• Exercise instructions
Give the lines again exactly as they appear below, from the line with "Time Job Application" to the line with "you for the", both included, and only those lines. Leave every picture out.

• Input data
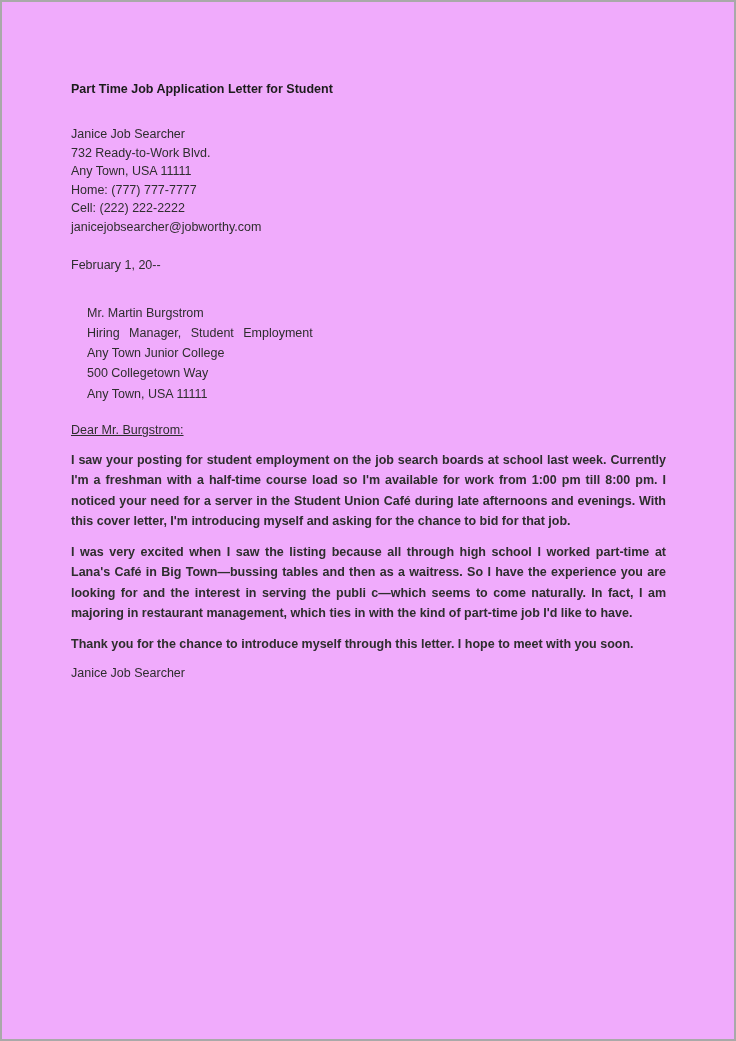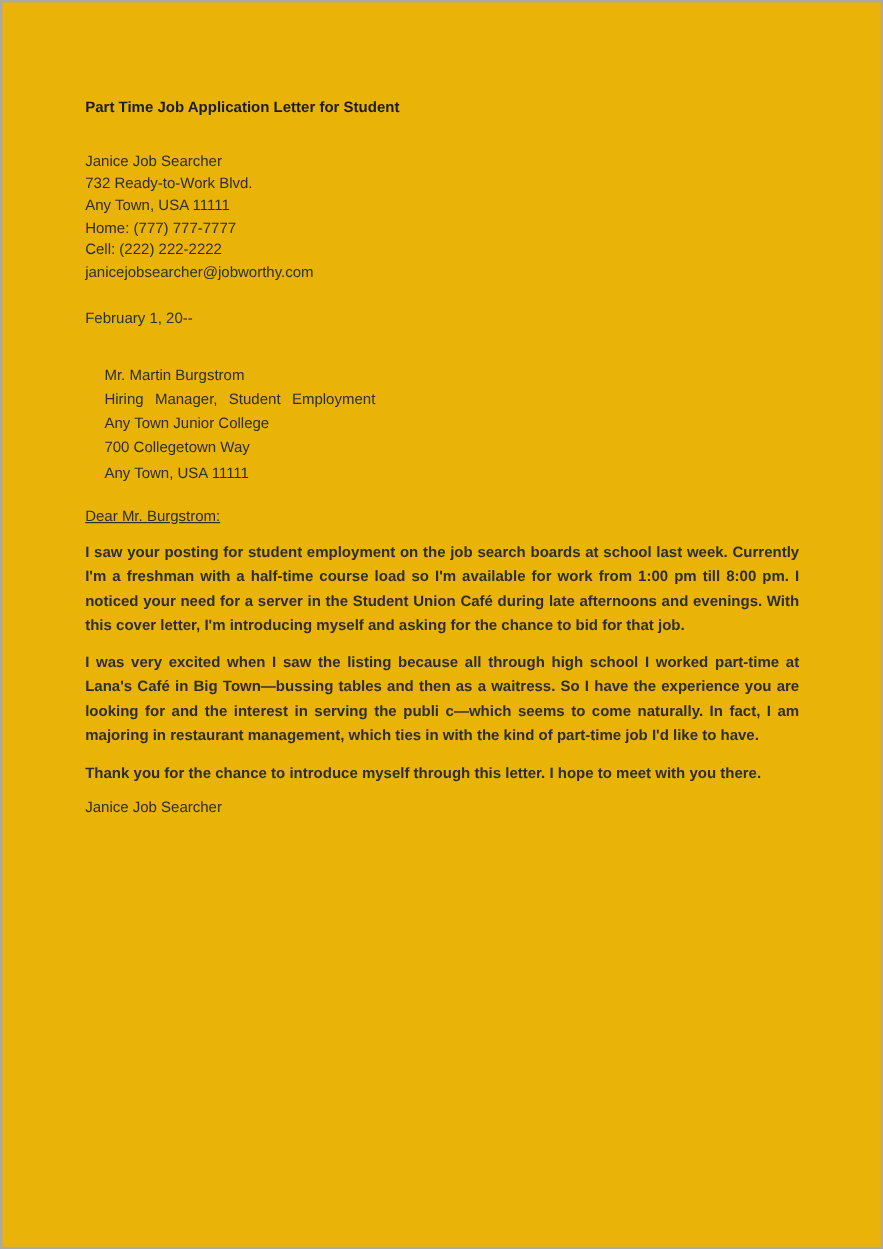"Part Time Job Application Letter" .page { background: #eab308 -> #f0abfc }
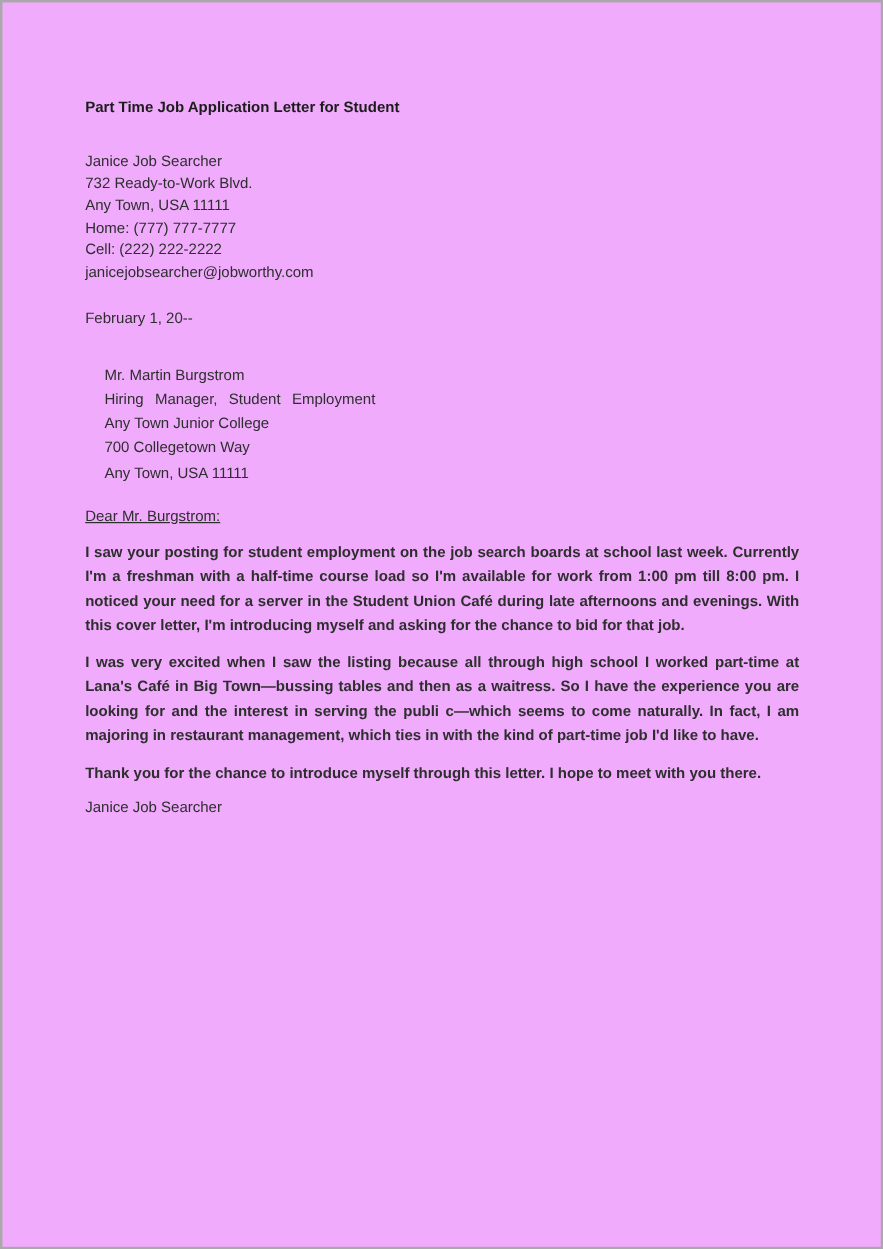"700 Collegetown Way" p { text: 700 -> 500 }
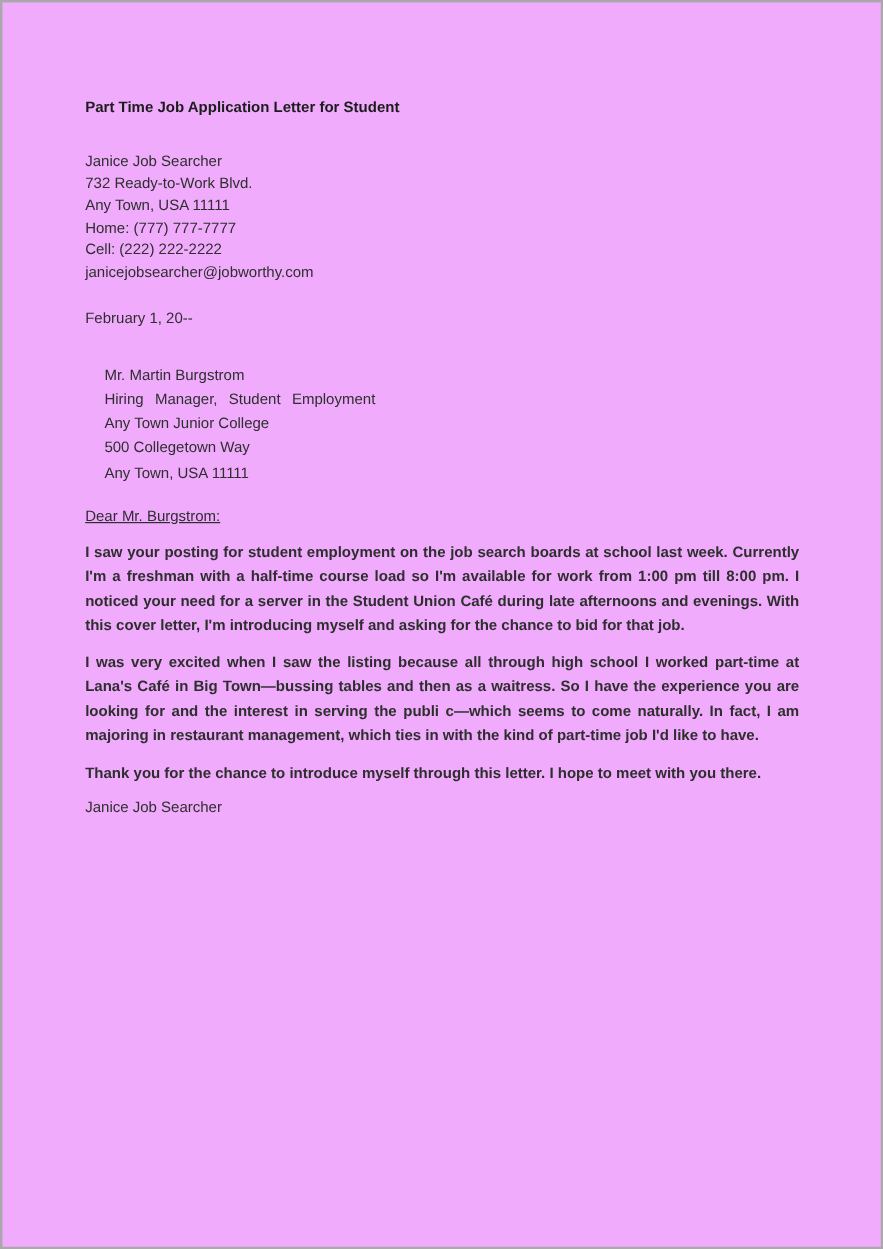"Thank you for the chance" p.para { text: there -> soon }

---

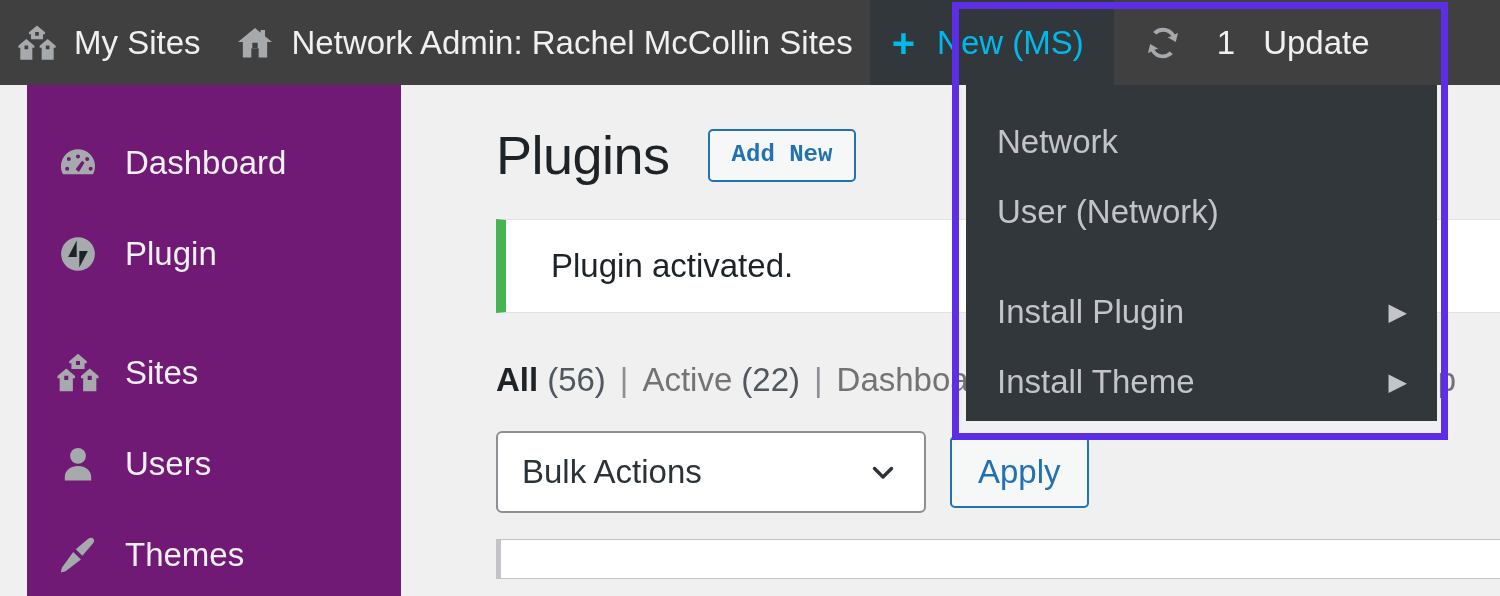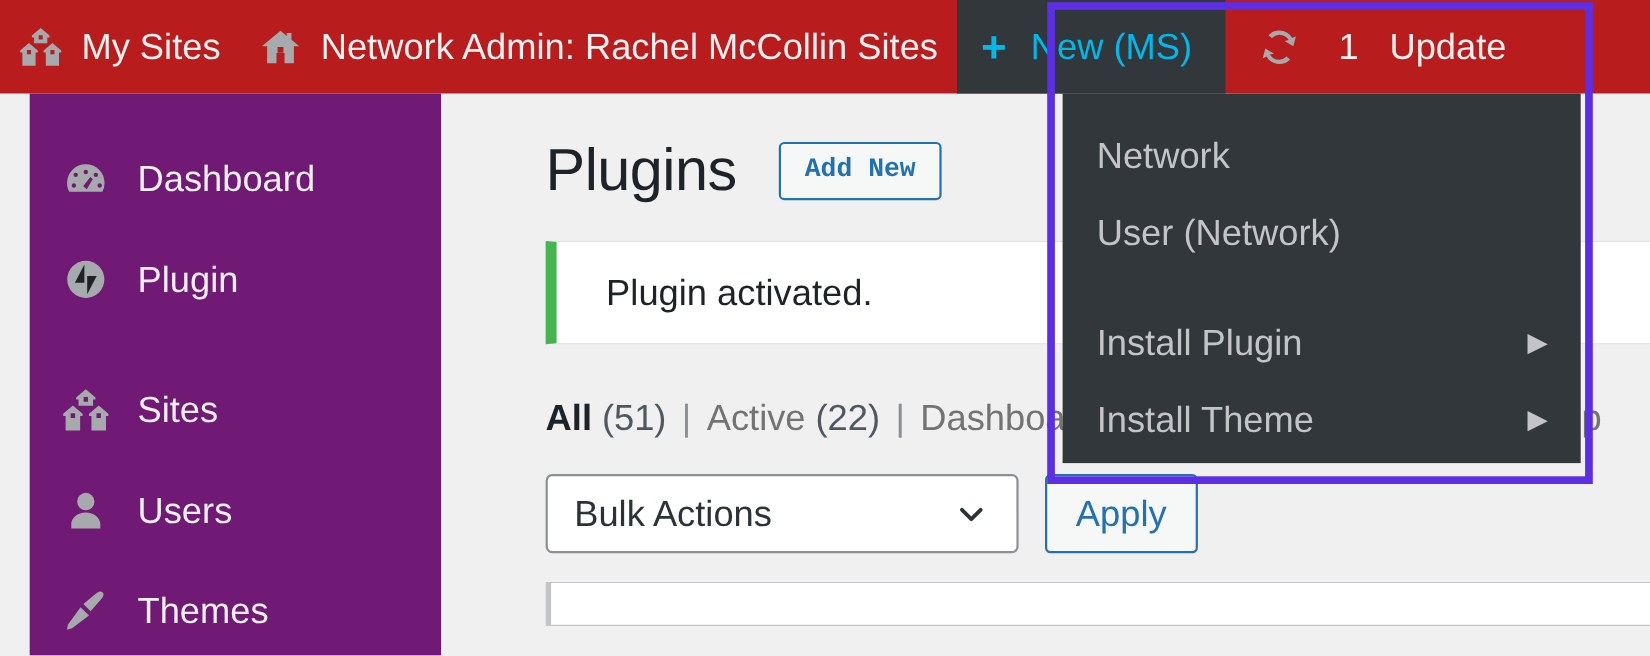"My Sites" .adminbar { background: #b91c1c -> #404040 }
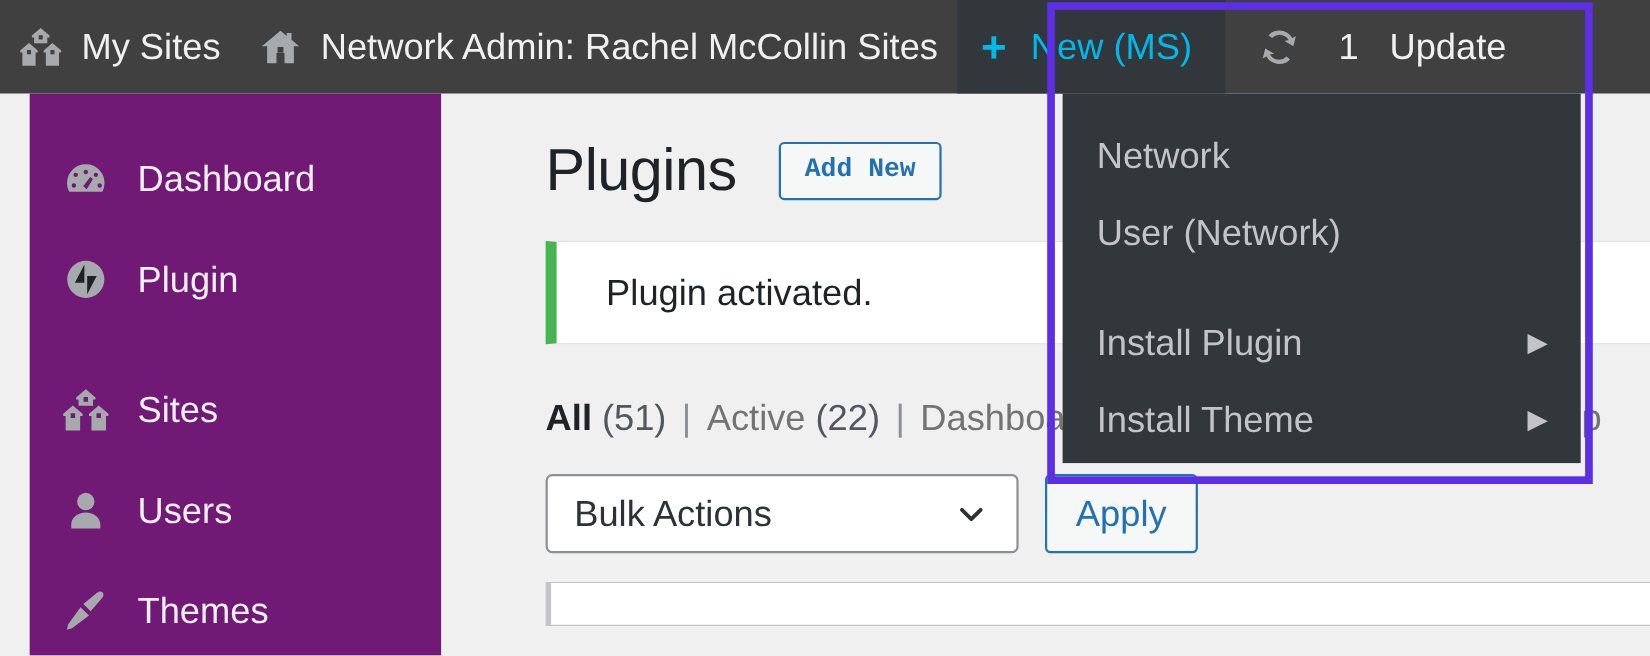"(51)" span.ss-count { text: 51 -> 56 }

--

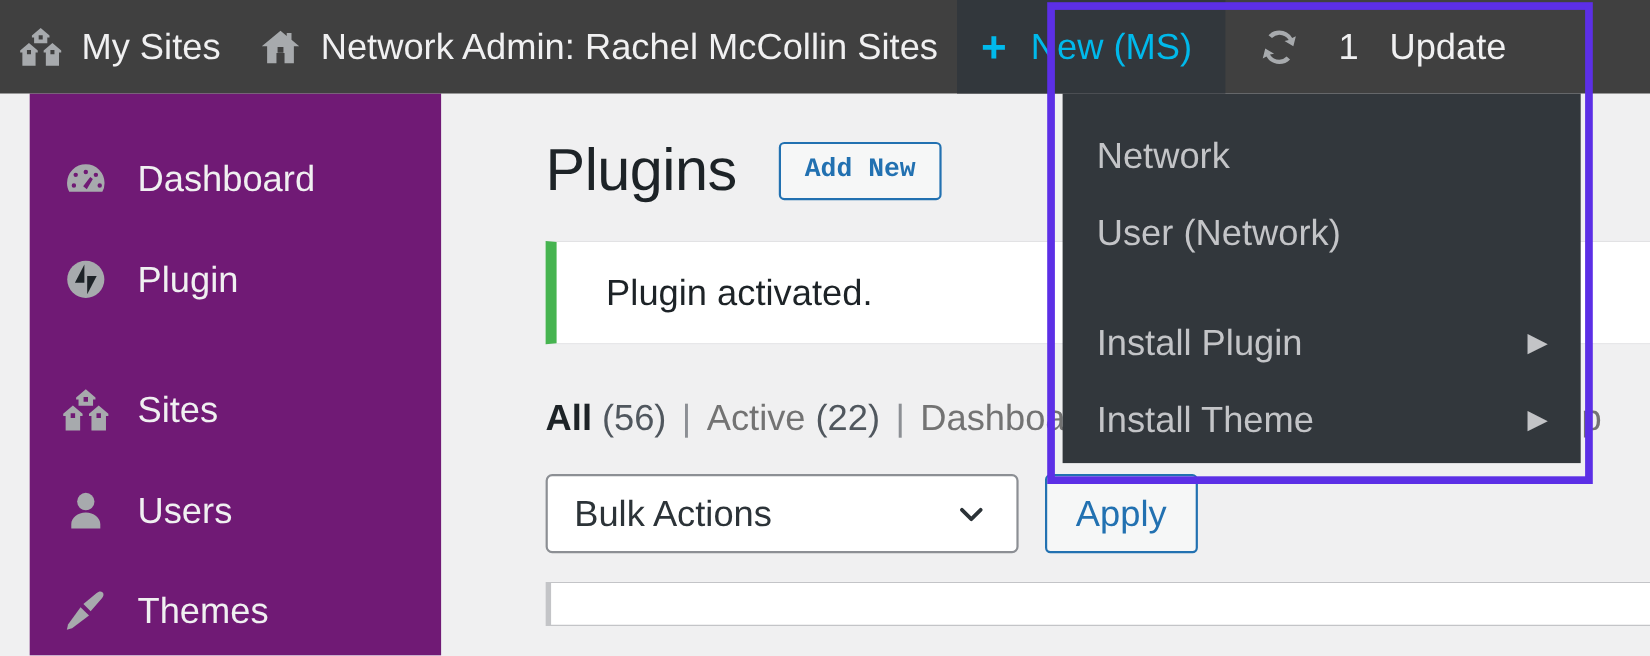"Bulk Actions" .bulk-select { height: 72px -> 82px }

• Completed task
"Part Time Job Application Letter" .page { background: #eab308 -> #f0abfc }
"700 Collegetown Way" p { text: 700 -> 500 }
"Thank you for the chance" p.para { text: there -> soon }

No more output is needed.